But with the Syrian conflict entering its fourth year, the government has come under criticism for failing to stop its nationals - some as young as 15 - from heading to Syria.
Interior Minister Bernard Cazeneuve said in a statement that a 37-year-old man who had been a resident in France since 1980 had been sent back to Algeria on Thursday morning.
The man had been close to radical Islamist groups implicated in the recruitment of individuals to join jihadist networks in Afghanistan and Syria, Cazeneuve said.
“This jihadist was arrested by Turkish authorities in a bus taking a group to Syria,” he said. “Having been returned to French authorities by Turkey, he was ... immediately deported.”
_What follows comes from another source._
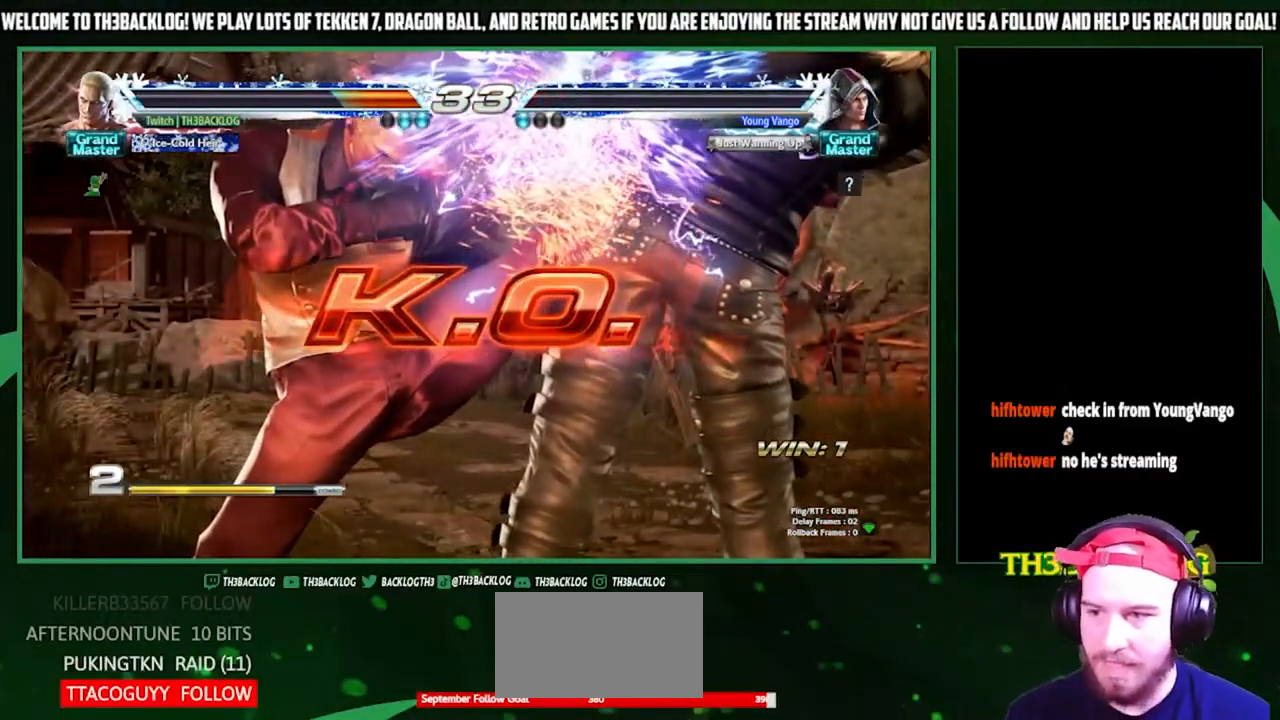
{"buttons": [], "left_stick": "center", "events": [[333, "TRIANGLE", "down"], [367, "SQUARE", "down"], [433, "CROSS", "down"], [467, "SQUARE", "up"], [467, "TRIANGLE", "up"], [500, "CROSS", "up"]]}
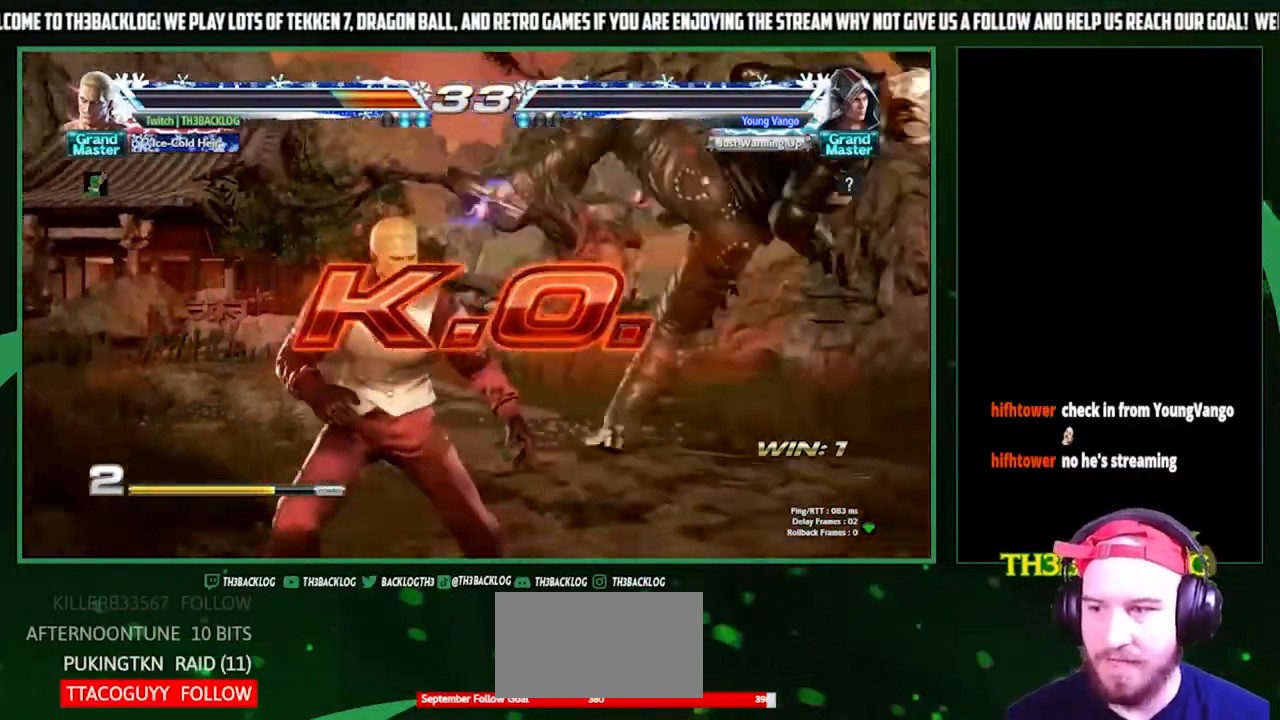
{"buttons": [], "left_stick": "right", "events": [[333, "left_stick", "right"], [433, "left_stick", "center"], [500, "left_stick", "right"]]}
Cazeneuve unveiled some 20 measures in April that ranged from stripping people of French nationality along the lines of new British legislation introduced last year to prevent minors from leaving France without parental consent.
France has Europe’s largest Muslim population at about 5 million. It has had broad success at dodging attacks in large part due to its water-tight security apparatus and some of Europe’s toughest anti-terror laws, although analysts say they need to be adapted in light of the social media boom.
On Wednesday, Cazeneuve told lawmakers there were 285 French nationals fighting in Syria against the government and 120 that were currently in transit between the two countries. That figure had shot up by 75 percent in recent months, he said.
About 100 French nationals have already returned to France and 25 have been killed, he said.
“The anti-jihadist plan ... foresees deporting immediately any foreign national implicated in jihadist networks,” Cazeneuve said. “These measures will be implemented with their full force.”